A small but symbolic amount of $5-million has been set aside in each of the next two years to look into the "disturbingly high" number of aboriginal women who have gone missing or been murdered.
A much larger amount – $170-million next year – will go to improving aboriginal health. Specifically, it will address issues including the suicide and infant mortality rates that are disproportionately high in the country’s remote aboriginal communities.
There will be $53-million more for child and family services. And another $30-million will be spent to improve elementary and secondary education for Canada’s first nations.

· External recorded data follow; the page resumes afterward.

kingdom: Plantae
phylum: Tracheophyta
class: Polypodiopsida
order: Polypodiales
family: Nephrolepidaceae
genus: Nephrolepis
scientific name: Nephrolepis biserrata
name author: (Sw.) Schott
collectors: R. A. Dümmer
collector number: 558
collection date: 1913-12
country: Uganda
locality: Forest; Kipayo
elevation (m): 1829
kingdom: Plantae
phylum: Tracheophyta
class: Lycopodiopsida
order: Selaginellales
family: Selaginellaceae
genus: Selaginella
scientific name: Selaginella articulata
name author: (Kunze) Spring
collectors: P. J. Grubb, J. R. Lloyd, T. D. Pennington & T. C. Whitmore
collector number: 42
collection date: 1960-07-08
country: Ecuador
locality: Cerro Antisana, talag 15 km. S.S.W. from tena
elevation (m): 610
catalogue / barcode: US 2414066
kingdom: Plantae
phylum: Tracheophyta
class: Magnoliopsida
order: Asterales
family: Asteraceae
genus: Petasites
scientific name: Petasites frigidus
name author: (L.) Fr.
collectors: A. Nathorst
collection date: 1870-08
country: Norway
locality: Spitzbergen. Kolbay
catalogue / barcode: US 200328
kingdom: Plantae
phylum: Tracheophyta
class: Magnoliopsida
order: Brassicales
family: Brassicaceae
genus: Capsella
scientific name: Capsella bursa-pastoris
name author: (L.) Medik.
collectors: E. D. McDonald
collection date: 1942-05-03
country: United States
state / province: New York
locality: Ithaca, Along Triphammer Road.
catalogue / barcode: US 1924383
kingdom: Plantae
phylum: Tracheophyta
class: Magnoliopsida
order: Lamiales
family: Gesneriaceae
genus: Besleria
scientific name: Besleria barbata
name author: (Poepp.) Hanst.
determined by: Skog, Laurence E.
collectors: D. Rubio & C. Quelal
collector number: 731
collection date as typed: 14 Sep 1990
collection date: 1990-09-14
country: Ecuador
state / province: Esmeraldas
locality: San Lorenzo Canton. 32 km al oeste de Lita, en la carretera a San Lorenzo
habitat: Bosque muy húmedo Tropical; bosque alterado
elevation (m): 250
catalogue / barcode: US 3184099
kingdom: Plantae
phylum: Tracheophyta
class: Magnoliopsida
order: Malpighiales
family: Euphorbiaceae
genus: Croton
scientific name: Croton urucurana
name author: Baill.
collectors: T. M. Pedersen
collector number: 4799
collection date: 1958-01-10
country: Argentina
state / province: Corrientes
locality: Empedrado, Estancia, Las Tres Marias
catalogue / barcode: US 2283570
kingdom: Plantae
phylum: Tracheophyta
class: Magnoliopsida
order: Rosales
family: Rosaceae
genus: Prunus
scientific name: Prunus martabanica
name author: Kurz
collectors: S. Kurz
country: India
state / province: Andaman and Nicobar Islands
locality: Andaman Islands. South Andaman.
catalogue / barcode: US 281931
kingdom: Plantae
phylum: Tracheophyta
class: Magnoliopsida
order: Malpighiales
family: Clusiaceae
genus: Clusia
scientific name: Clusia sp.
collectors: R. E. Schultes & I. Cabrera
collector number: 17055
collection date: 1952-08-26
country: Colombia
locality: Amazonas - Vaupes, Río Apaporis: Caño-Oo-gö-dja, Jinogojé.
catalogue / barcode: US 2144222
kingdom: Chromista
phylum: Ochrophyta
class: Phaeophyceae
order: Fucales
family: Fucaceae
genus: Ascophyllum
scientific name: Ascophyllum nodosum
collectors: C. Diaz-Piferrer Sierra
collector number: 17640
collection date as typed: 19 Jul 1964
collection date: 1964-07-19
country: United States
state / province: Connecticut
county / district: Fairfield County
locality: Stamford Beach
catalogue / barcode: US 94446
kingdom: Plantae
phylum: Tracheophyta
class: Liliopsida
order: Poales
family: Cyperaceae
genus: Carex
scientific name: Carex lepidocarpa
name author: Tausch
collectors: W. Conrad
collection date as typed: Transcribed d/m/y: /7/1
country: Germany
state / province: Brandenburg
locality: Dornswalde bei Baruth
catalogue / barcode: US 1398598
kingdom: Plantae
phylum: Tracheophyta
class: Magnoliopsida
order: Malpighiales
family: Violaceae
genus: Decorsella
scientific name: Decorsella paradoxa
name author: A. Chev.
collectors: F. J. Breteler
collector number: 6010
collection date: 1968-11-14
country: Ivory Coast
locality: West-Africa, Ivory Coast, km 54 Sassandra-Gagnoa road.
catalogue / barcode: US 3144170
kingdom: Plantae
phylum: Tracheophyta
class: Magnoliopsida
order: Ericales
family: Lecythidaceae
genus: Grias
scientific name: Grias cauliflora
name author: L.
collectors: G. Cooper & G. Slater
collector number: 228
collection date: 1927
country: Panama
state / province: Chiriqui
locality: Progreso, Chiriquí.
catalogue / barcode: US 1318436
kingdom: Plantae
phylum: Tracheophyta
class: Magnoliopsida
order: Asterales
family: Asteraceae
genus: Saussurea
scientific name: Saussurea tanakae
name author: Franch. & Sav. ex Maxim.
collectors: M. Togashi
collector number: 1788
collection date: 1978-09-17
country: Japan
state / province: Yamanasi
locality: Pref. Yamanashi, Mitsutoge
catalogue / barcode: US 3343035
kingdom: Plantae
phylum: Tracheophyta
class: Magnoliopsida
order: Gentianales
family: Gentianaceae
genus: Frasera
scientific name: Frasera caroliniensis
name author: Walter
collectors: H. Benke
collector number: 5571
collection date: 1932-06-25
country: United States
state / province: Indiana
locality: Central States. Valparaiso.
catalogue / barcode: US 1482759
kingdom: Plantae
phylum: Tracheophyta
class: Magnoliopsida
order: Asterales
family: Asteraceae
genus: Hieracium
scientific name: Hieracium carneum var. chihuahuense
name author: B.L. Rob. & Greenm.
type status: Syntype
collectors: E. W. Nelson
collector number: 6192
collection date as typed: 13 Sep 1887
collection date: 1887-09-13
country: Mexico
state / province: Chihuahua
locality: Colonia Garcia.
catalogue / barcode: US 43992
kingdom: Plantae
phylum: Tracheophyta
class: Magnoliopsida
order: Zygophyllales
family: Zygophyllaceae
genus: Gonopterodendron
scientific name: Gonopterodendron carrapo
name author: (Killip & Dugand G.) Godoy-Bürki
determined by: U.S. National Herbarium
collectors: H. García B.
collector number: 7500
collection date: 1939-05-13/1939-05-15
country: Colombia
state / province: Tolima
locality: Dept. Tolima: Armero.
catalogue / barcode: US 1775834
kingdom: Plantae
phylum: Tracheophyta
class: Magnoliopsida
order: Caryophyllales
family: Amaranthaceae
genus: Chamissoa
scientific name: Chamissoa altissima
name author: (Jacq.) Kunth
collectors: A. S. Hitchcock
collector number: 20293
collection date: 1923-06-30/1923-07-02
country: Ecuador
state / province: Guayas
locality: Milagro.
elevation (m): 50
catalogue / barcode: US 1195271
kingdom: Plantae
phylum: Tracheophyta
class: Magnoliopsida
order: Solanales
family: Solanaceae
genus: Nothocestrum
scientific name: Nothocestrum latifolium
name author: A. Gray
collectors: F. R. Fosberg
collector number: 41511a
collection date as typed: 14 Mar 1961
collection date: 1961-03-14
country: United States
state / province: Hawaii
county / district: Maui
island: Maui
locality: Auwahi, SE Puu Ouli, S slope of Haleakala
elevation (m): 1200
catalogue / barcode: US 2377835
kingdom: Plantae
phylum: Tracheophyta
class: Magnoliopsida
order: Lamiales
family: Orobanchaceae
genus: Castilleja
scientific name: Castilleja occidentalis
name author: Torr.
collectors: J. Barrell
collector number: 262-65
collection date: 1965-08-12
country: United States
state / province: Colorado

In addition, the federal government has allocated another $199-million over two years to provide counseling and emotional support to former inmates of aboriginal residential schools and their families. That follows a multi-billion settlement negotiated in 2006 with those who suffered physical and emotional abuse in those institutions and a subsequent apology from the people of Canada.
Not all of the promises to the first nations contained in the budget are monetary.
The government says it will make additional efforts to consult with aboriginal communities on energy and resource projects that affect them. And it will introduce initiatives that encourage direct taxation by aboriginal governments.
But the biggest measures contained in the budget for Canada’s aboriginal population are those that were announced last year when Ottawa embarked on a program of economic stimulus.
That spending package provided $285-million in the coming fiscal year for schools, water projects, health facilities and community services on reserves. And there are millions of dollars more for skills development and economic partnerships to foster job creation.